On 26 September 1960, Masferrer sent an expedition of four boats to Cuba. One boat reached the island, three Americans: Allan D. Thompson, Anthony Zarba and Robert O. Fuller were caught and eventually executed. In December, 1960, the Miami Herald, reported that Masferrer was leading a group of 53 people, undertaking training for assassination at a ranch owned by multi-millionaire Howard Hughes. In the early 1960s, Masferrer was associated with El Tiempo, a Spanish-language newspaper, edited by S. Ross, in New York City. In 1961, Masferrer met with President John F. Kennedy, to discuss Castro and the situation in Cuba. But Kennedy disliked Masferrer's radical and fanatical personality, and the two did not have any publicly known conversation after that.
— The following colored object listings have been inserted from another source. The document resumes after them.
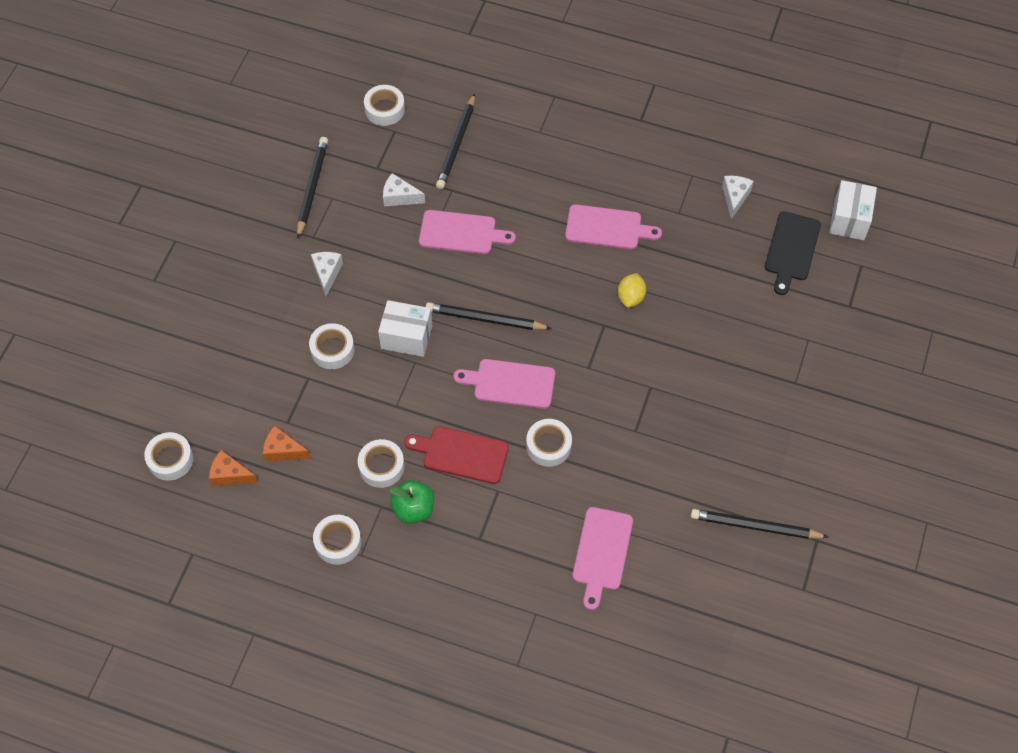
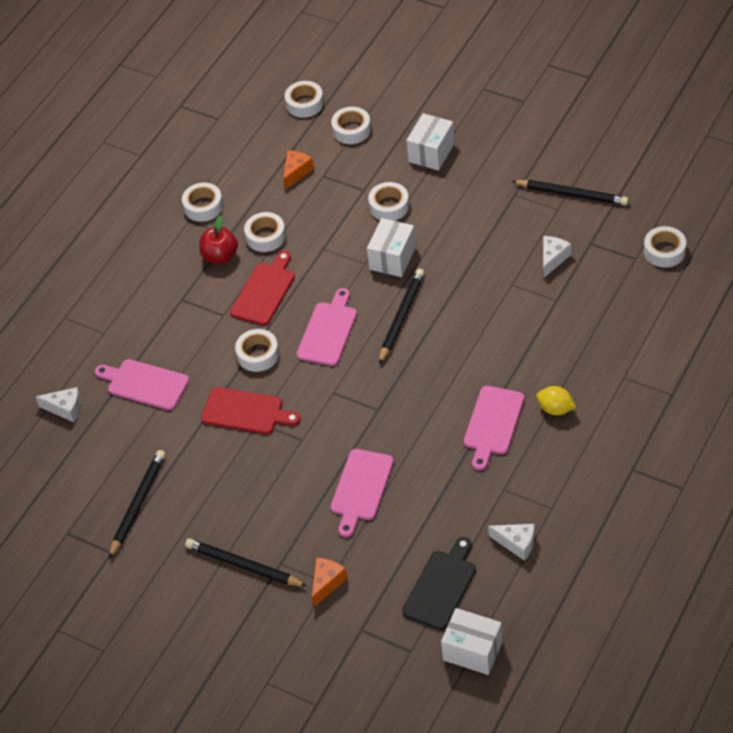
camera: 105 degrees right, 10 degrees down
orange cheese [209,450,258,486] -> orange cheese moved to [312,558,348,607]
white cheese [311,252,343,296] -> white cheese moved to [36,387,81,422]
green apple [389,480,434,524] -> red apple [199,216,238,264]
pink cutting board [419,210,516,254] -> pink cutting board moved to [331,449,394,537]
black pencil [436,93,475,189] -> black pencil moved to [185,538,307,586]
yellow lemon [618,273,646,308] -> yellow lemon moved to [536,386,576,415]
black cutting board [765,211,821,295] -> black cutting board turned 90 degrees clockwise [402,537,476,630]
none -> red cutting board [201,387,301,434]
none -> white tape [331,107,371,144]
none -> white box [406,113,455,171]

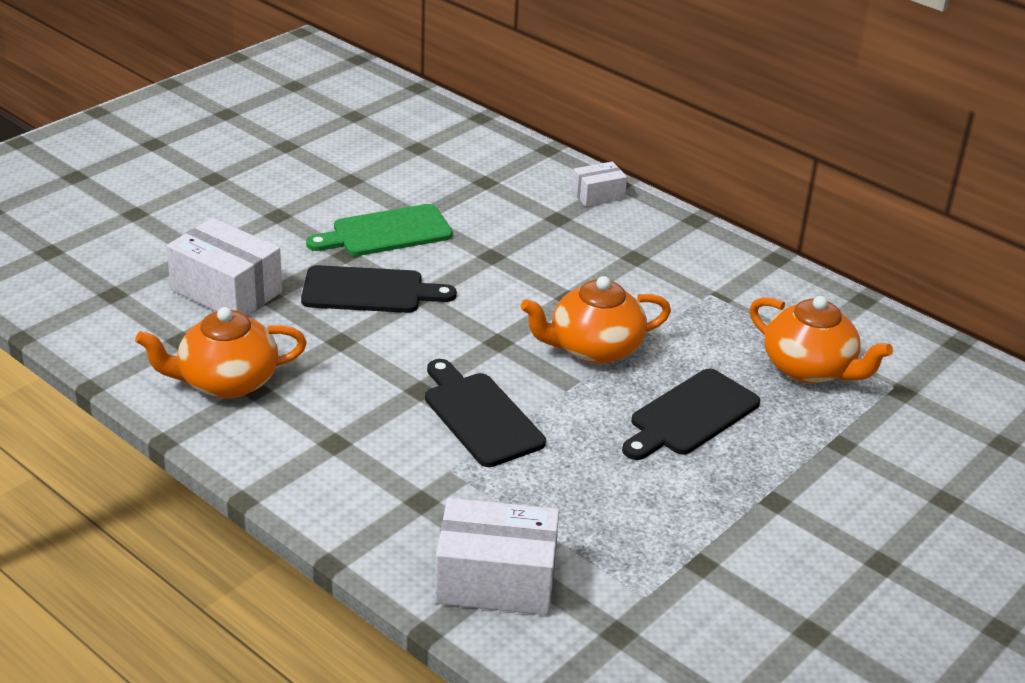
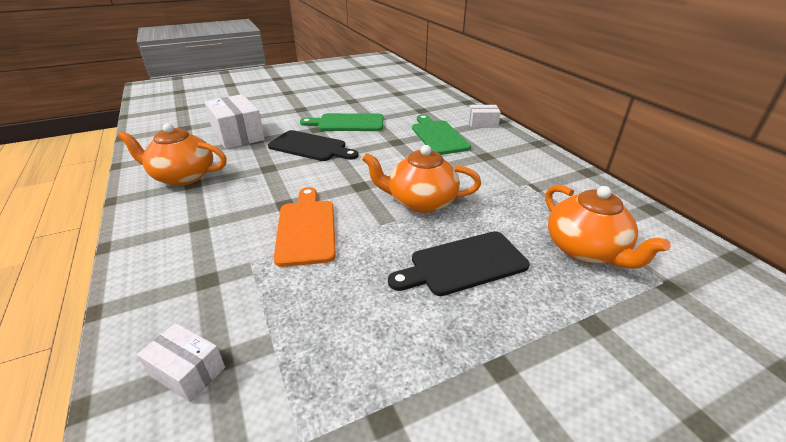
camera: 25 degrees right, 0 degrees up
black cutting board [425,359,546,467] -> orange cutting board [274,187,336,267]
white box [435,498,559,615] -> white box [137,323,225,402], size x0.55
none -> green cutting board [412,114,471,155]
In 1967, Masferrer plotted and accumulated weapons to invade Haiti and overthrow François Duvalier so as to have a base, free of U.S. law, to attack the Castro government which had foiled direct attempts to land (Project Nassau or Operation Istanbul). Masferrer served two years of a four-year sentence for two counts of violating the Neutrality Act of 1794 in the U.S. (1970–72). Five of his accomplices received lesser sentences. He owned a security agency in Miami, and published the weekly Libertad (Freedom). The Castro government had sentenced him to death in 1959. Masferrer was killed by a car bomb (specifically dynamite) on 31 October 1975. The assassination was allegedly ordered by the anti-Castro militant Guillermo Novo, who was soon to be associated with the US-backed Coordination of United Revolutionary Organizations and the assassination of Orlando Letelier by car bomb in 1976.